Extrait de page ▸
Certaines pratiques agricoles de la ferme sont aussi mises de l’avant auprès des visiteurs, qui peuvent faire une marche thématique avec panneaux informatifs sur les chauves-souris. Ces infatigables chasseurs de ravageurs sont plus qu’appréciés chez DNA Gardens, qui a aussi placé plus d’une centaine de nichoirs sur ses terres pour attirer les volatiles désirables. « Les chauves-souris ont le quart de travail de nuit. Elles mangent beaucoup d’insectes. Et les oiseaux ont le quart de jour! précise Arden, sourire en coin. Certains protègent les cultures contre d’autres oiseaux nuisibles qui mangent les baies, et ils mangent aussi beaucoup d’insectes. »

Données fournies ▸
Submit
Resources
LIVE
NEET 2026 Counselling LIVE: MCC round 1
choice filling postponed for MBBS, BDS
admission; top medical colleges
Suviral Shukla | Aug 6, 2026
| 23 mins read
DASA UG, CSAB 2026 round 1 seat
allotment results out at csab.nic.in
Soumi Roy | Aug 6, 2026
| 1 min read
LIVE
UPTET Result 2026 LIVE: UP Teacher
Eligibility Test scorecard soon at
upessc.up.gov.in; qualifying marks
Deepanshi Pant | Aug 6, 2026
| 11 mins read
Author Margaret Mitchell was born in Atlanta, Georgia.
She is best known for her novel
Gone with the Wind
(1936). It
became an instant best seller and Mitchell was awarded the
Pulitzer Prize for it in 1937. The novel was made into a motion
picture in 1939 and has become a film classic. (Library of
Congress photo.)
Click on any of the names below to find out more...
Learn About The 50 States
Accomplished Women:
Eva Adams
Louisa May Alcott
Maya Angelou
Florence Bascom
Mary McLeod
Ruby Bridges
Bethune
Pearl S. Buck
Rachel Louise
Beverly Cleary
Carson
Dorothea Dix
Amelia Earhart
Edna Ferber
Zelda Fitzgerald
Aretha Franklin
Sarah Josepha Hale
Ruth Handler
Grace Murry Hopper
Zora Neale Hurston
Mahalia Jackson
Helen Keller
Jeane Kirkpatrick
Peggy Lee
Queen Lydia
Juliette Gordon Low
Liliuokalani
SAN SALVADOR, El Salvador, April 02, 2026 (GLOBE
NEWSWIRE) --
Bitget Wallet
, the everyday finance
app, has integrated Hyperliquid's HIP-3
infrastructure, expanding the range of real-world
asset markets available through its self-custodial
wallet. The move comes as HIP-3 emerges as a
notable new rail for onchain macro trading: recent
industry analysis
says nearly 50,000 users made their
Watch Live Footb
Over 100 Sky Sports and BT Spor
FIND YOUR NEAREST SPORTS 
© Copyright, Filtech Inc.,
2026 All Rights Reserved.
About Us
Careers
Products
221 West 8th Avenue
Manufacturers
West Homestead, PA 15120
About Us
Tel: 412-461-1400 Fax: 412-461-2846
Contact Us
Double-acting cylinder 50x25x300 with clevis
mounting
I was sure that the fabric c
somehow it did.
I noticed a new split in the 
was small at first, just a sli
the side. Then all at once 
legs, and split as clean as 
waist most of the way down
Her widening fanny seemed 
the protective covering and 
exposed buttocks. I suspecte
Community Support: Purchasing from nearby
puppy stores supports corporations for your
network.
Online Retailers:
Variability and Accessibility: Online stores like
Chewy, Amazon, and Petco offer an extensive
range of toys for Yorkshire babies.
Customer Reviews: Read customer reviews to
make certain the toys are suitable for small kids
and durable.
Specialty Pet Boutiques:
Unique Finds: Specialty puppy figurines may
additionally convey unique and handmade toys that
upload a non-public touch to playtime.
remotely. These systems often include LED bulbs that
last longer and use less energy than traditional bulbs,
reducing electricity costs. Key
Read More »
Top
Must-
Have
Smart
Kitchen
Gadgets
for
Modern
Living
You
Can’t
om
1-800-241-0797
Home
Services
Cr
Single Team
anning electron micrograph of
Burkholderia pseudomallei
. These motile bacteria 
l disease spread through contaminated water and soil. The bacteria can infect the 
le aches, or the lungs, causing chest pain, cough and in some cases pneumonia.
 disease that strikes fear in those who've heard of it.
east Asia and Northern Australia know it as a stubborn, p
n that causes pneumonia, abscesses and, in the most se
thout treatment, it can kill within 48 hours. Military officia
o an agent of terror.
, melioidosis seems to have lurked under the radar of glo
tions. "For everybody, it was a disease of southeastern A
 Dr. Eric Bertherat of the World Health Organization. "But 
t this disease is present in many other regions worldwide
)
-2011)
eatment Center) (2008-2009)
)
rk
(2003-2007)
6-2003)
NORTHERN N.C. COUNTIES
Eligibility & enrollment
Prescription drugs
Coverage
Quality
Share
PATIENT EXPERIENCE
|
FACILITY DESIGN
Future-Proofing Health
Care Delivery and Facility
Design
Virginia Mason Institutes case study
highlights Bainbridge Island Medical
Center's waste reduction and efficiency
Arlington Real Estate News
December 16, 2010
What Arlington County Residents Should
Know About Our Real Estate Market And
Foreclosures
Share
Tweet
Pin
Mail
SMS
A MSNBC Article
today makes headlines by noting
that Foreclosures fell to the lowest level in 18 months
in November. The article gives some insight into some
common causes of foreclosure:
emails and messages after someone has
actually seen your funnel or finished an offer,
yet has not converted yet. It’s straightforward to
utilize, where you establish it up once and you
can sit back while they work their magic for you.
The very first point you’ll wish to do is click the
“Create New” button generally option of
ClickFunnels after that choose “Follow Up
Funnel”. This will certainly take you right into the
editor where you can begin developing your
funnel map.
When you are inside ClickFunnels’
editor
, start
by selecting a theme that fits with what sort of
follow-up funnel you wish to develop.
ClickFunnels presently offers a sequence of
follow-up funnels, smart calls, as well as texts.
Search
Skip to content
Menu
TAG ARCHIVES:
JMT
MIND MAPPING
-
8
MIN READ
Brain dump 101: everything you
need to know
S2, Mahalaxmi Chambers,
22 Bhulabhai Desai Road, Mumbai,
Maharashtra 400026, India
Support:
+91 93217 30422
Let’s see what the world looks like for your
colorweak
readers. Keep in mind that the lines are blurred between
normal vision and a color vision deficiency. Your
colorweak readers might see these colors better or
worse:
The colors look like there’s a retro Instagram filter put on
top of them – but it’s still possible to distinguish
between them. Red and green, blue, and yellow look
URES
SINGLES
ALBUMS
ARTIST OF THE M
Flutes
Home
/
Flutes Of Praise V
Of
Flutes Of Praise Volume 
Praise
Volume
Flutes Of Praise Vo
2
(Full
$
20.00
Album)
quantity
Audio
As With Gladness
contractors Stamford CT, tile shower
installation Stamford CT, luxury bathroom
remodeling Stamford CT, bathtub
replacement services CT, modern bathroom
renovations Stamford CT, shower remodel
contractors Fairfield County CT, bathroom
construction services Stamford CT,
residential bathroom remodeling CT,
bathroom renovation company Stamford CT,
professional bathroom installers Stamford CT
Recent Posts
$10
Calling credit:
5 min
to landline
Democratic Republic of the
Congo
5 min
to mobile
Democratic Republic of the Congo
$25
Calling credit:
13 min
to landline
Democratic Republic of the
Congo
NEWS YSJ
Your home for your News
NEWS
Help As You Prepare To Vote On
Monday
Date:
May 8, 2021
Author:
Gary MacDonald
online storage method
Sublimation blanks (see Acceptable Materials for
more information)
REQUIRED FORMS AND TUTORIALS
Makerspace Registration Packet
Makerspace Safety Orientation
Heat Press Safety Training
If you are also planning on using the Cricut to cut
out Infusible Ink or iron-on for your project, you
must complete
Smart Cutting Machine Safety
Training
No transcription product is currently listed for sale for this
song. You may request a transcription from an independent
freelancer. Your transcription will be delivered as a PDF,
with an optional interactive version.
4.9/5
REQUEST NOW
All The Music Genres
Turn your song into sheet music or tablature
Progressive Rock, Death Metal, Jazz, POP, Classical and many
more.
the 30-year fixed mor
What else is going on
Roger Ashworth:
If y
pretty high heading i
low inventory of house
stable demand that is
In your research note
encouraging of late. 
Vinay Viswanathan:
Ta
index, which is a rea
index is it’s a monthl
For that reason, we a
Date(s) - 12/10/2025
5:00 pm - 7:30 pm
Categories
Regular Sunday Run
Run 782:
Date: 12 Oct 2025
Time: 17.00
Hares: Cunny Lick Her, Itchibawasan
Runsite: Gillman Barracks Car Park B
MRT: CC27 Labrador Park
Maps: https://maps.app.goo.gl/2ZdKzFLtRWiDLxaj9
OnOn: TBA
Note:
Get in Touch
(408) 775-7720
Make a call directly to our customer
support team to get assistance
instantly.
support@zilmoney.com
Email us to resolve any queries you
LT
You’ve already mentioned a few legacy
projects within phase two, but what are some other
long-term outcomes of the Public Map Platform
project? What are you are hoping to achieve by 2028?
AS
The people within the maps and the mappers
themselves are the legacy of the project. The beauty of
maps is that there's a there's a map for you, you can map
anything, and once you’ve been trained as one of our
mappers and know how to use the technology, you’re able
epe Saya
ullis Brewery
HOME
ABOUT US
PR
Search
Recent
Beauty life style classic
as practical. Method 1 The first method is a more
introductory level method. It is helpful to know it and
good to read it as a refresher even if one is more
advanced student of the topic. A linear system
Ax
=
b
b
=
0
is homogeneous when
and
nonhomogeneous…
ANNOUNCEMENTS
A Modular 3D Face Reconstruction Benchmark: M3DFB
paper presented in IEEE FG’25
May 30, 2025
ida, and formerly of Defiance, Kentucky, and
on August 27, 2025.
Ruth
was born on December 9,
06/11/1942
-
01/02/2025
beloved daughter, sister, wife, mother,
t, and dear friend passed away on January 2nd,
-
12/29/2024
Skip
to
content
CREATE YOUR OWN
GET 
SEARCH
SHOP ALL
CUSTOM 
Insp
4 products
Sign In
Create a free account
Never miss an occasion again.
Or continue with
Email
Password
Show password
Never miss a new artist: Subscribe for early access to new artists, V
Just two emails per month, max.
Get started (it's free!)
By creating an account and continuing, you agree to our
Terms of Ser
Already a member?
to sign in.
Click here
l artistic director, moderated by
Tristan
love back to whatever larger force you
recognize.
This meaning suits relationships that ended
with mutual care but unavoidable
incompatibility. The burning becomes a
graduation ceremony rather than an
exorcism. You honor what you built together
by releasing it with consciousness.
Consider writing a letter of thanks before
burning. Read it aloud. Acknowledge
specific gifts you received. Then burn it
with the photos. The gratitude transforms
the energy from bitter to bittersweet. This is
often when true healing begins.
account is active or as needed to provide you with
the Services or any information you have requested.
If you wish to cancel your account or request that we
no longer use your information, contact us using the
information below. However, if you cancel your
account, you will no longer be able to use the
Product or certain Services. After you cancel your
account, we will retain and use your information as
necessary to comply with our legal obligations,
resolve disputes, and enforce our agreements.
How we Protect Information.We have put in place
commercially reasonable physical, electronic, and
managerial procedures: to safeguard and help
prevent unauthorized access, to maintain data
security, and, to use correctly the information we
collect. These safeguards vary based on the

Objectif de l'exercice ▸ Recopiez intégralement l'extrait sur les chauves-souris et les oiseaux de DNA Gardens, sans en modifier un seul mot ni signe de ponctuation.

Zone de réponse ▸
Certaines pratiques agricoles de la ferme sont aussi mises de l’avant auprès des visiteurs, qui peuvent faire une marche thématique avec panneaux informatifs sur les chauves-souris. Ces infatigables chasseurs de ravageurs sont plus qu’appréciés chez DNA Gardens, qui a aussi placé plus d’une centaine de nichoirs sur ses terres pour attirer les volatiles désirables. « Les chauves-souris ont le quart de travail de nuit. Elles mangent beaucoup d’insectes. Et les oiseaux ont le quart de jour! précise Arden, sourire en coin. Certains protègent les cultures contre d’autres oiseaux nuisibles qui mangent les baies, et ils mangent aussi beaucoup d’insectes. »